EXERCISE AIM >> From the entries, copy each line that includes "four".
### INFORMATION SHOWN ###
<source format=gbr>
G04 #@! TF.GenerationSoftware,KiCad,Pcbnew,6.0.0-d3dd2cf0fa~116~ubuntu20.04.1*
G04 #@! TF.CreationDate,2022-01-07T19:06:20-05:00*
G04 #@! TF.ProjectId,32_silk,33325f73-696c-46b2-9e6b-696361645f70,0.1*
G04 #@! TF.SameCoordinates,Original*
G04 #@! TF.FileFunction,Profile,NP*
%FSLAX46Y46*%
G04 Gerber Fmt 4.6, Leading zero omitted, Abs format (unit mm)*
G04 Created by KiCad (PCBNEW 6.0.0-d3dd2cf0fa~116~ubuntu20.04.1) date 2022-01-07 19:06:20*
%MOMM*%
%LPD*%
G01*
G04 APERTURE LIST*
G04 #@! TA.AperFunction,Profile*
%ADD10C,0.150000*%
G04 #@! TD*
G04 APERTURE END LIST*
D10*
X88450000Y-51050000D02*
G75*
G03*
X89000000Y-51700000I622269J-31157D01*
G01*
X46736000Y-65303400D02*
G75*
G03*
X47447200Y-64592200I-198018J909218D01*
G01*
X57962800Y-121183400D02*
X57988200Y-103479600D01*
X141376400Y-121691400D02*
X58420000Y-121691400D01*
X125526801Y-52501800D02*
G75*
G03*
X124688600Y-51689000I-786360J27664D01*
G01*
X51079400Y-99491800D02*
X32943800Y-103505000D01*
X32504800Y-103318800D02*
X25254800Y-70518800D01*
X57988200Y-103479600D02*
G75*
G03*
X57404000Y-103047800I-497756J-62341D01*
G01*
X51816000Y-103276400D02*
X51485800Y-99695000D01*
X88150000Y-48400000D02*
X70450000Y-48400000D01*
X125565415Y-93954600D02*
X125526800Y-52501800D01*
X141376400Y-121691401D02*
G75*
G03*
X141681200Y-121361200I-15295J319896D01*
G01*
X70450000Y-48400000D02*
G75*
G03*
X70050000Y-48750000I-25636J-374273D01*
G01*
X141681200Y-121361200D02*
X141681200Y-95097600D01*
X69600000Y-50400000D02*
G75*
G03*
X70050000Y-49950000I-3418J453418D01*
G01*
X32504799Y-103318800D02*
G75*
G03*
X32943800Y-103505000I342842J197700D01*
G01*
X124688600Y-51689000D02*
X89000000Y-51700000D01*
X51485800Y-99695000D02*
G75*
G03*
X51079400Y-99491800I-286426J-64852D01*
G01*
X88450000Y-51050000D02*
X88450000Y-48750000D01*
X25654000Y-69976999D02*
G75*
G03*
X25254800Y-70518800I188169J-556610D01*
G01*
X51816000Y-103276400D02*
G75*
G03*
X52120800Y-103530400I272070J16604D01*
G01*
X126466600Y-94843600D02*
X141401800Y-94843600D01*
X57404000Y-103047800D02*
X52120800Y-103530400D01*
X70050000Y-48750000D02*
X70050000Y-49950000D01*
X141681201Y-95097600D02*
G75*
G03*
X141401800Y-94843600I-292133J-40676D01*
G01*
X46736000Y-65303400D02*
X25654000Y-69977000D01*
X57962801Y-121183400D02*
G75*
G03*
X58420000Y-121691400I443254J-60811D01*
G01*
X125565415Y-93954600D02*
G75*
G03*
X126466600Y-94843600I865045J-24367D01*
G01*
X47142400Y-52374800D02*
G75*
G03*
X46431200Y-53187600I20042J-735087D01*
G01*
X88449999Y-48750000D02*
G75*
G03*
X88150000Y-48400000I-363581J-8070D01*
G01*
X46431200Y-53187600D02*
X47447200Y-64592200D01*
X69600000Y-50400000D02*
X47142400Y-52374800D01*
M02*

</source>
###
### INFORMATION SHOWN ###
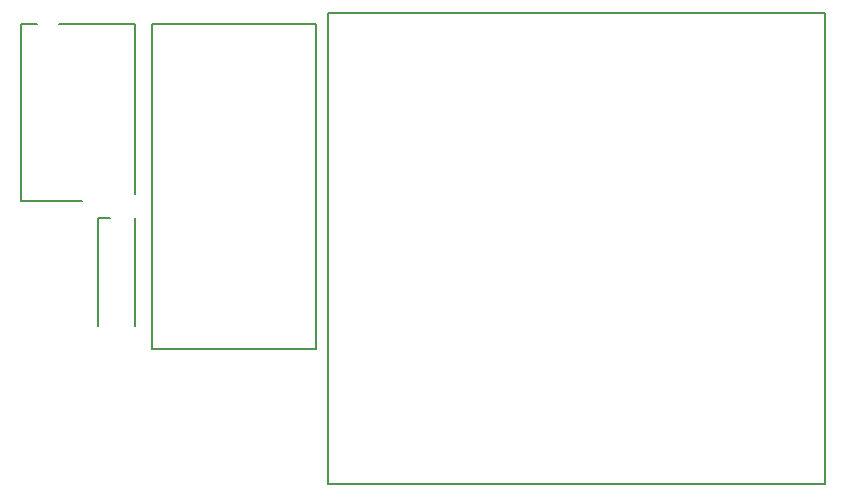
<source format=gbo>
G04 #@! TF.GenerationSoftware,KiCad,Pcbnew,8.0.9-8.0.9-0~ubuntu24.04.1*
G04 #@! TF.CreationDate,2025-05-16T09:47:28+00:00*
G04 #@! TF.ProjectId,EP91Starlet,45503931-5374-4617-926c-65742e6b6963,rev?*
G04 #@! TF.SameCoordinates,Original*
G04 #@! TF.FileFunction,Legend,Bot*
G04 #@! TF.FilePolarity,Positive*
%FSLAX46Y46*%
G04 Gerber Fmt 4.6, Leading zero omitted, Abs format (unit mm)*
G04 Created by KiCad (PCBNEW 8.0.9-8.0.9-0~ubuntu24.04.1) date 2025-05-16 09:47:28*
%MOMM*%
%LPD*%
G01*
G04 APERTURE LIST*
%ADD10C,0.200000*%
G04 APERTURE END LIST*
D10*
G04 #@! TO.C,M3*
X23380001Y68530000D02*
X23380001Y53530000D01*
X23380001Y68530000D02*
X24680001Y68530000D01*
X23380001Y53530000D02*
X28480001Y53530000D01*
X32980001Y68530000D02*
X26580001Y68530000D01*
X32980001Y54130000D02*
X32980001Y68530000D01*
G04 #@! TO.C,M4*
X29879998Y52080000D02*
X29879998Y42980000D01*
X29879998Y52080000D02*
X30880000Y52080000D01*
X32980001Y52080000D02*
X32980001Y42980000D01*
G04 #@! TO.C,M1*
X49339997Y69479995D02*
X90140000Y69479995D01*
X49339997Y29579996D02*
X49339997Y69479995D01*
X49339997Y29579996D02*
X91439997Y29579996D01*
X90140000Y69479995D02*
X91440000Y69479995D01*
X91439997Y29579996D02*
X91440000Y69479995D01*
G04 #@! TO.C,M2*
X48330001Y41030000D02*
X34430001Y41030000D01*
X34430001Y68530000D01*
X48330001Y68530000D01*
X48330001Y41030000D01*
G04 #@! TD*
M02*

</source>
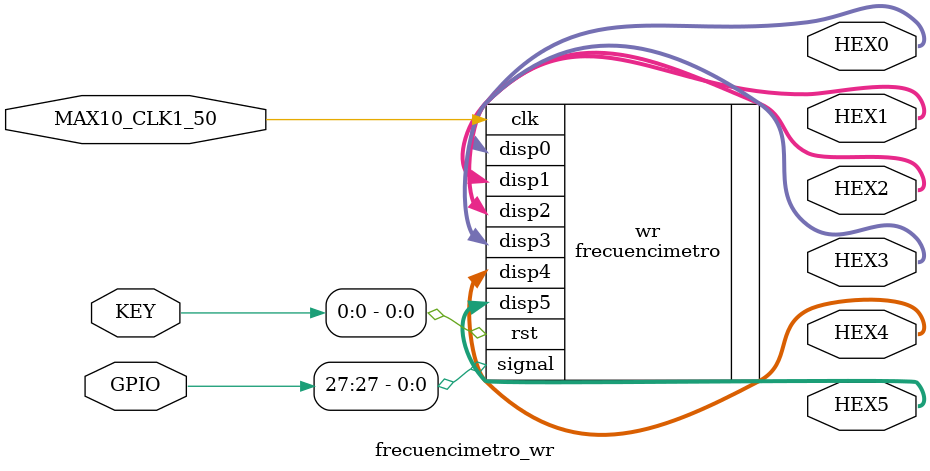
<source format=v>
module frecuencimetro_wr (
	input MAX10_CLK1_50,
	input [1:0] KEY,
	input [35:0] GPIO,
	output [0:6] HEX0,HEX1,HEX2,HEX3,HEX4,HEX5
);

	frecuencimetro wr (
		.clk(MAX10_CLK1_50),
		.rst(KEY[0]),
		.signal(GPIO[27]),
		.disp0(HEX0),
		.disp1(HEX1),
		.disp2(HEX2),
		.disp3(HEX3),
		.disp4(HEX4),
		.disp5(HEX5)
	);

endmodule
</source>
###
### INFORMATION SHOWN ###
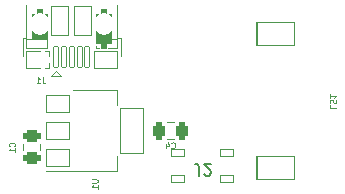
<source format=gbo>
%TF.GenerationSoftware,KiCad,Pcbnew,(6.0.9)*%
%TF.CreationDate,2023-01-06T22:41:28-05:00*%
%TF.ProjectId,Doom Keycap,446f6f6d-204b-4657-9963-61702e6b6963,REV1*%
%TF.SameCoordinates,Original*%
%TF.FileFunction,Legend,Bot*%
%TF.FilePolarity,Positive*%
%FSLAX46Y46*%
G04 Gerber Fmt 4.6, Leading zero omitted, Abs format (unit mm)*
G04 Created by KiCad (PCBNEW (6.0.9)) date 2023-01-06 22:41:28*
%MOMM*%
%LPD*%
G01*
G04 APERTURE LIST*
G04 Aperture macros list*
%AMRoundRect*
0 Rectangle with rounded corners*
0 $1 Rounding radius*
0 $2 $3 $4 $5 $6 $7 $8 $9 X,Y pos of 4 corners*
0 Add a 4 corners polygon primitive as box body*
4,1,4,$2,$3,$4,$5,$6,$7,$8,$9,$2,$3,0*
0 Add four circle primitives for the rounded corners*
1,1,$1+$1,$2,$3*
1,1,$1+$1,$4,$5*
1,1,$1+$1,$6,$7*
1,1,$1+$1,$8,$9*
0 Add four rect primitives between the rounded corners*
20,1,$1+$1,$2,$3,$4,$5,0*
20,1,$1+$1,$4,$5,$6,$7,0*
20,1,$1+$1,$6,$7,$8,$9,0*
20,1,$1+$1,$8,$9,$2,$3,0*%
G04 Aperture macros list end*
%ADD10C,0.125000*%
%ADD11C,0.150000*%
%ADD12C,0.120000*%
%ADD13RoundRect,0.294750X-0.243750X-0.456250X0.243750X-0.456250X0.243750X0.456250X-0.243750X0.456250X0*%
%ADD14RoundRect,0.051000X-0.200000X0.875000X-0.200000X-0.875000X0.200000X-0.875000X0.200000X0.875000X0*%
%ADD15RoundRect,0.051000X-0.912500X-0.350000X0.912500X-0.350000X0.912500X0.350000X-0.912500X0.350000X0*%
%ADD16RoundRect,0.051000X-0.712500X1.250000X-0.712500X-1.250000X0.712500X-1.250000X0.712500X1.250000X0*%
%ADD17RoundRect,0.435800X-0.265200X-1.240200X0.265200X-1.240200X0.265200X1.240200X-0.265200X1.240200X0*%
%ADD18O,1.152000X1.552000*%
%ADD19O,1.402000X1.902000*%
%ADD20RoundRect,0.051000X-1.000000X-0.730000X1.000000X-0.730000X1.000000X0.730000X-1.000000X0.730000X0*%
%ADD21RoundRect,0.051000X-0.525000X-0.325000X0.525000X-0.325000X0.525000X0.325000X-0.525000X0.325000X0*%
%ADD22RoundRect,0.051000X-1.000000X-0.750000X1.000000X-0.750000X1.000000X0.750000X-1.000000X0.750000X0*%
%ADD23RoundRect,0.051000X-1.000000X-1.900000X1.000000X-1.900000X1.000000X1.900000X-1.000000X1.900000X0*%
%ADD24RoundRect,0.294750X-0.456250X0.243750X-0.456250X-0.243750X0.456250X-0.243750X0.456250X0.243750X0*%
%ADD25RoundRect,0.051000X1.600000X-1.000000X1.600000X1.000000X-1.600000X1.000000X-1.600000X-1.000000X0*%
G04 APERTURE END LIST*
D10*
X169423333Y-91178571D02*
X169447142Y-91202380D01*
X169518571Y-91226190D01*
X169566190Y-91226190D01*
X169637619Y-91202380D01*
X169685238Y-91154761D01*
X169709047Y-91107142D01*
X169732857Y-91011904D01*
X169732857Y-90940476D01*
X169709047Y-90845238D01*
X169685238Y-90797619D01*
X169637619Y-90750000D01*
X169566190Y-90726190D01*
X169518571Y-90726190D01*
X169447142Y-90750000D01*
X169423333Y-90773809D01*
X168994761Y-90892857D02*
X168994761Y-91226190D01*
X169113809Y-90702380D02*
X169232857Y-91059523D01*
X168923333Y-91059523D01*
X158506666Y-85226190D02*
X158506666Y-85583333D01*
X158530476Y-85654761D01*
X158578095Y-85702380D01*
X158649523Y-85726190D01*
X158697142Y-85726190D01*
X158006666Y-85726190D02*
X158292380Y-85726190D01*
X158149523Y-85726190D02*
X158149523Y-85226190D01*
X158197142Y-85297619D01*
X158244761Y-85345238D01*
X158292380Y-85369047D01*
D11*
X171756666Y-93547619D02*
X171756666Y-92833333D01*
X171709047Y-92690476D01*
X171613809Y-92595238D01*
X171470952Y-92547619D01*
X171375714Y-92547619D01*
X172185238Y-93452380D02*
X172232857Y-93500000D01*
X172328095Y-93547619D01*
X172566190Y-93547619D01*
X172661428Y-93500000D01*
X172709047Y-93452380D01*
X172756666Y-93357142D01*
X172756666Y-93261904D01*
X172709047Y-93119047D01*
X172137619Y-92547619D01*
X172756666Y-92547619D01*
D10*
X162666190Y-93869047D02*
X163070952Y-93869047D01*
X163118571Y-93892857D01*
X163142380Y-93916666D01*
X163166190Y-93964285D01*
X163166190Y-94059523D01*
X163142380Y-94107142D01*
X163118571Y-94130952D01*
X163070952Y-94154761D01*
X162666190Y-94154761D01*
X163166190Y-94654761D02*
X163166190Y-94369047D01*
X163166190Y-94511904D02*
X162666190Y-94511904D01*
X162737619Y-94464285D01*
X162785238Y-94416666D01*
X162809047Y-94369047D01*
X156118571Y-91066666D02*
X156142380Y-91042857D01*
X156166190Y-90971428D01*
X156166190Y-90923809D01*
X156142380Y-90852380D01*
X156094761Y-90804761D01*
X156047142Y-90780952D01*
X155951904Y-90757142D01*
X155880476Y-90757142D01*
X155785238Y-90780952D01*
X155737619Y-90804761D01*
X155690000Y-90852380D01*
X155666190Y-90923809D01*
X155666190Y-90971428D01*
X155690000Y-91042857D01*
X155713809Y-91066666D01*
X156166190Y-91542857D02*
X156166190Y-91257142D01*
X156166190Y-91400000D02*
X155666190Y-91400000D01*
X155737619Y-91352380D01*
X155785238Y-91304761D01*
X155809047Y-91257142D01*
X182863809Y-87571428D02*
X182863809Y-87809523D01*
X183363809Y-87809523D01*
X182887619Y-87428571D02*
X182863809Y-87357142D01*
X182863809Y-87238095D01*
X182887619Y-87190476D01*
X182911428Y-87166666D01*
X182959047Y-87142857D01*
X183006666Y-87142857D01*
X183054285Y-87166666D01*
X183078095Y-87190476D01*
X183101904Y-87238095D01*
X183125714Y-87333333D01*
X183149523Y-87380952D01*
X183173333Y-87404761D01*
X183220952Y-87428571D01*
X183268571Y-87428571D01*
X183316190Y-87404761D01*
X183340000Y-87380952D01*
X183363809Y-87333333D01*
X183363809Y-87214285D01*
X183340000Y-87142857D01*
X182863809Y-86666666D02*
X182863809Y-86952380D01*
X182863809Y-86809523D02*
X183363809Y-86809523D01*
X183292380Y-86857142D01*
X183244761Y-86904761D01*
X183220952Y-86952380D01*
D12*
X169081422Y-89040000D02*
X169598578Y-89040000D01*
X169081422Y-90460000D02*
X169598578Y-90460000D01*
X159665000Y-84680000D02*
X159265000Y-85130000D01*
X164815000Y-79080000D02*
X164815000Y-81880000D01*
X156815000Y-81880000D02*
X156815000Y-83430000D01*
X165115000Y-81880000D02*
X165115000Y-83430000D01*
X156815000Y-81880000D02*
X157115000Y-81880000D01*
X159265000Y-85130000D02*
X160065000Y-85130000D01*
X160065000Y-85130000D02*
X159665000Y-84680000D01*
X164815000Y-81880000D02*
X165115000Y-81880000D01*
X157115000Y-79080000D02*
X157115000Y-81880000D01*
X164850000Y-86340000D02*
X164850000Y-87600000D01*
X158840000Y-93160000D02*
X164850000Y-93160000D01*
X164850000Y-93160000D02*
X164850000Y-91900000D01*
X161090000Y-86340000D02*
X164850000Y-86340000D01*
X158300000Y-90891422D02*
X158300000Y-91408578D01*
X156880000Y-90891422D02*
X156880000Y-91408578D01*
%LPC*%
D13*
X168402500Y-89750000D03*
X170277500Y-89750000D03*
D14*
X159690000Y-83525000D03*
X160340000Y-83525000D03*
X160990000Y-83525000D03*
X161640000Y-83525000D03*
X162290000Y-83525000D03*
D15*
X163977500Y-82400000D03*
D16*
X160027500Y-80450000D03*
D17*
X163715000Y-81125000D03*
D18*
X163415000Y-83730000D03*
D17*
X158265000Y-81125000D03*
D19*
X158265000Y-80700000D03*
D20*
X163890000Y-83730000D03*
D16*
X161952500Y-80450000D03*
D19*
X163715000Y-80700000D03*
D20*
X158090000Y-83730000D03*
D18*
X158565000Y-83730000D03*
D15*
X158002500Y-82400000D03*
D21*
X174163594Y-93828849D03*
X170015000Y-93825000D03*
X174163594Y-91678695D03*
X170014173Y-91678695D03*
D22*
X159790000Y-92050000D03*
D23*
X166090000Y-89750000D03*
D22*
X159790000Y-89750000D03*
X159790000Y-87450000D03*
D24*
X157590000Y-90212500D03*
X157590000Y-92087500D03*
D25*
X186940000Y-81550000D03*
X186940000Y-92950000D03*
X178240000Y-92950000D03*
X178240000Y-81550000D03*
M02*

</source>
###
FINISHED TASK >>
0 Add four circle primitives for the rounded corners*
0 Add four rect primitives between the rounded corners*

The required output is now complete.